I am trying to read a quote list via Python. The list looks like this:
<quotelist
xmlns="http://www.w3schools.com"
xmlns:xsi="http://www.w3.org/2001/XMLSchema-instance"
xsi:schemaLocation="quotationlist.xsd">
<quote key = "0">
<author>Author 0</author>
<text>Text 0</text>
</quote>
<quote key = "1">
<author>Author 1</author>
<text>Text 1.</text>
</quote>
<quote key = "2">
<author>Author 2</author>
<text>Text 2.</text>
</quote>
</quotelist>
I would like to have this as one day one quote, so therefore the key is the day of the year (0 to 364). But I struggle to read out day x with Python.

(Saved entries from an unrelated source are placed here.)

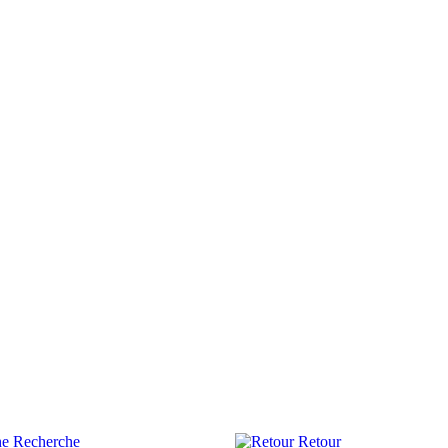
Recherche
Retour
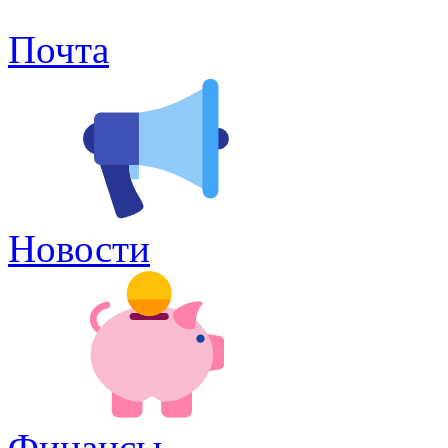
Почта
Новости
Финансы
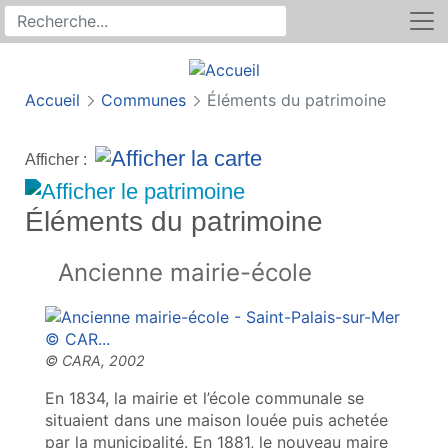
Rechercher
Recherche sur le site
Accueil
Communes
Éléments du patrimoine
Afficher :
Éléments du patrimoine
Ancienne mairie-école
En 1834, la mairie et l’école communale se
situaient dans une maison louée puis achetée
par la municipalité. En 1881, le nouveau maire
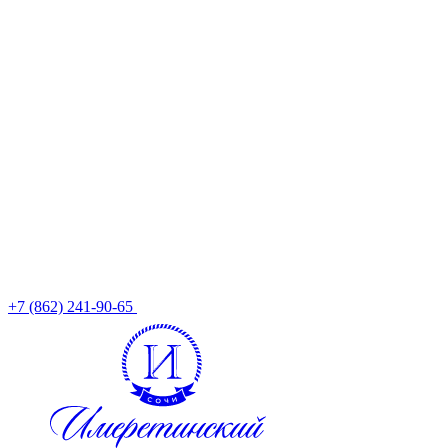
+7 (862) 241-90-65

from xml.dom import minidom
dayOfYear = 44 #not relevant, I know how to find this out
mydoc = minidom.parse('./media/quotes.xml')
items = mydoc.getElementsByTagName('quote')
print(items)
This gives me the list of 365 quotes in format , thats what I excepted. But function is there to find the quote with the key number "dayOfYear"? Is there a way of not loading all? And how do I get the values of author and text then?
You'll have to build that data structure on your own. In this case I chose a nested dict:
items = mydoc.getElementsByTagName('quote')
output = {int(item.getAttribute('key')): {'author': item.getElementsByTagName('author')[0].firstChild.nodeValue,
'text': item.getElementsByTagName('text')[0].firstChild.nodeValue}
for item in items}
print(output)
Outputs
{0: {'author': 'Author 0',
'text': 'Text 0'},
1: {'author': 'Author 1',
'text': 'Text 1'},
2: {'author': 'Author 2',
'text': 'Text 2'}}
Then you can directly access each "day" that you want, eg output[0]
, output[1]
etc.